Adelino fora, no passado, Martim, que matara o próprio pai e agora expiava em dura provação o crime cometido. O pai e ele eram companheiros inseparáveis nos jogos, nos estudos, no serviço e na caça, até que, quando contavam, respectivamente, 43 e 21 anos de idade, o genitor resolveu casar-se com uma jovem de grande me­trópole, Maria Emília, na época com 20 anos. Martim, amado pelo pai e atraído pela jovem madrasta, passou a experimentar torturantes conflitos sentimen­tais. Ele, que até então se julgava o melhor amigo do pai, passou a detestá-lo, não lhe tolerando a posse sobre a mulher que desejava. Foi por isso que, auxiliado por dois capatazes de sua confiança e com aprovação da madrasta, ad­ministrou uma poção entorpecente no pai, que estava acamado naquele dia, provocando em seguida um incêndio no qual sua vítima indefesa veio a falecer. Morto o pai, Martim apode­rou-se-lhe dos haveres e tentou a felicidade junto com Maria Emí­lia, mas o genitor desencarnado, a inflamar-se em cólera, envolveu-o em nu­vens de fluidos inflamados, contra os quais o infeliz não possuía de­fesa... 

Arrependido e devotado, na esfera espiritual, aos serviços mais duros, Martim conquistara com o tempo apreciáveis lauréis que lhe permitiram voltar à esfera humana para iniciar o pa­gamento da larga dívida em que se onerou.

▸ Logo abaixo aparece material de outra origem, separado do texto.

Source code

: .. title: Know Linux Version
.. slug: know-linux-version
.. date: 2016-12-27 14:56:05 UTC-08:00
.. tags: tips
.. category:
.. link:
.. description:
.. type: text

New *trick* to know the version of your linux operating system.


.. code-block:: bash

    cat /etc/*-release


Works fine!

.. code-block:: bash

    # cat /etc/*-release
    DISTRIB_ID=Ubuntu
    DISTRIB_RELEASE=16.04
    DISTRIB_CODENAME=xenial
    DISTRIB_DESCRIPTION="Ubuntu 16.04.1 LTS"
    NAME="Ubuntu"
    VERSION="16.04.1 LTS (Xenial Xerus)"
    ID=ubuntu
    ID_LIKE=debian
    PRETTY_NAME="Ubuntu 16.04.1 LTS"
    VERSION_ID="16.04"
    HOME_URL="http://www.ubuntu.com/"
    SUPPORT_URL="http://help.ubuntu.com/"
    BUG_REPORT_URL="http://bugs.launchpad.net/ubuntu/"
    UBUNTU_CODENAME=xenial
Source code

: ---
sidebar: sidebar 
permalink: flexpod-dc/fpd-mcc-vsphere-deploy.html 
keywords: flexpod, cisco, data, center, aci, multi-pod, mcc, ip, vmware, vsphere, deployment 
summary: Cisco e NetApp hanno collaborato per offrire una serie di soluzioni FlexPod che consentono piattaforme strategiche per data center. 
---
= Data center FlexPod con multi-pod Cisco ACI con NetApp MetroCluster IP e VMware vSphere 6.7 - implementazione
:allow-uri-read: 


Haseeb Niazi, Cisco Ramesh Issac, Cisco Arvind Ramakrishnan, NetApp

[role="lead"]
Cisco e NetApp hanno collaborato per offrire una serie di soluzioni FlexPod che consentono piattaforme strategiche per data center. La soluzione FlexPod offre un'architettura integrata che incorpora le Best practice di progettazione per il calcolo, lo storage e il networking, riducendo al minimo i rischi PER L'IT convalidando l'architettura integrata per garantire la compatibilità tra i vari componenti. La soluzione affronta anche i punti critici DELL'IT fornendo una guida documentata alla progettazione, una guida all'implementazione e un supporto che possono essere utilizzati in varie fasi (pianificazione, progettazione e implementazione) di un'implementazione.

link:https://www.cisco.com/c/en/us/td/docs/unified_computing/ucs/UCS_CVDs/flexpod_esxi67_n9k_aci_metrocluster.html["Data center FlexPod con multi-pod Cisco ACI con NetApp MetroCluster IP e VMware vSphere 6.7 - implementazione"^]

Atirado a imensas dificulda­des materiais, desde cedo cresceu órfão de pai, mas, custodiado por ben­feitores da colônia, foi con­duzido a uma casa espírita, ainda muito jo­vem, onde a leitura dos princípios espíritas constituiu para ele re­cordações naturais dos en­sinamentos assimilados na colônia espiritual de onde viera.

Tanto num caso, o do Espírito fracassado e temeroso de novos tentames reencarnatórios, quanto na história de Adelino, observa-se a importância dos estímulos a que se refere Herculano Pires para que a vida de relação seja enriquecida pelos princípios apreendidos no passado e enfatizados por ocasião da chamada programação reencarnatória. No primeiro caso, o do sofredor citado por Jane, não se registrou estímulo algum de ordem superior. Mas no caso de Adelino, sim, e isso foi fundamental para a recuperação do criminoso arrependido.